Pioglitazone has been generally well tolerated with the incidence of adverse effects similar to placebo. Upper respiratory tract infections, headache, sinusitis, myalgia, tooth disorder and pharyngitis were reported slightly more frequently than placebo in clinical trials.
Endocrine side effects have included mild to moderate hypoglycemia which was reported during combination therapy with a sulfonylurea or insulin.
Hematologic side effects have included anemia which was reported in 1% of pioglitazone patients and none of the placebo patients. Pioglitazone may cause decreases in hemoglobin and hematocrit. Across all clinical studied, mean hemoglobin values declined by 2 to 4%. Anemia was reported more frequently when pioglitazone was combined with insulin, a sulfonylurea or metformin.
A case of angioneurotic edema, characterized as a sore throat followed by dyspnea and swelling of the lips and tongue, has been reported.
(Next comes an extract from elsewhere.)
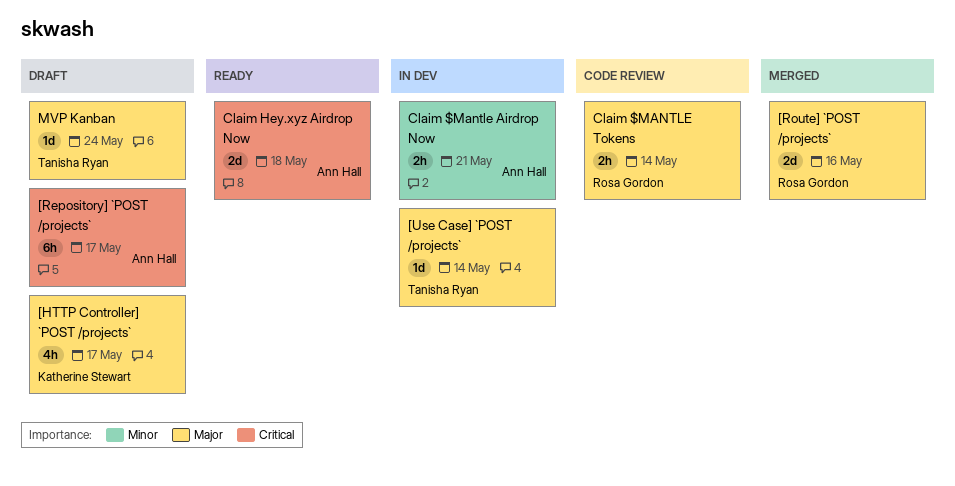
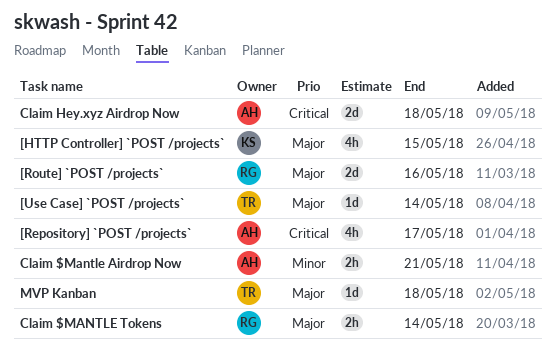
[HTTP Controller] `POST /projects`, due: May 17 -> May 15
[Repository] `POST /projects`, estimate: 6h -> 4h
MVP Kanban, due: May 24 -> May 18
Cardiovascular side effects have included edema which was reported in 4.8% of pioglitazone patients versus 1.2% of placebo patients. In combination studies, edema was reported for 7.2% of patients treated with pioglitazone and sulfonylureas compared to 2.1% of patients on sulfonylureas alone. In combination therapy studies with metformin, edema was reported in 6.0% of patients on combination therapy compared to 2.5% of patients on metformin alone. In combination therapy studies with insulin, edema was reported in 15.3% of patients on combination therapy compared to 7.0% of patients on insulin alone.
Hepatic side effects have included reports of liver damage associated with pioglitazone therapy.
Ocular side effects have included postmarketing reports of new onset or worsening diabetic macular edema with decreased visual acuity.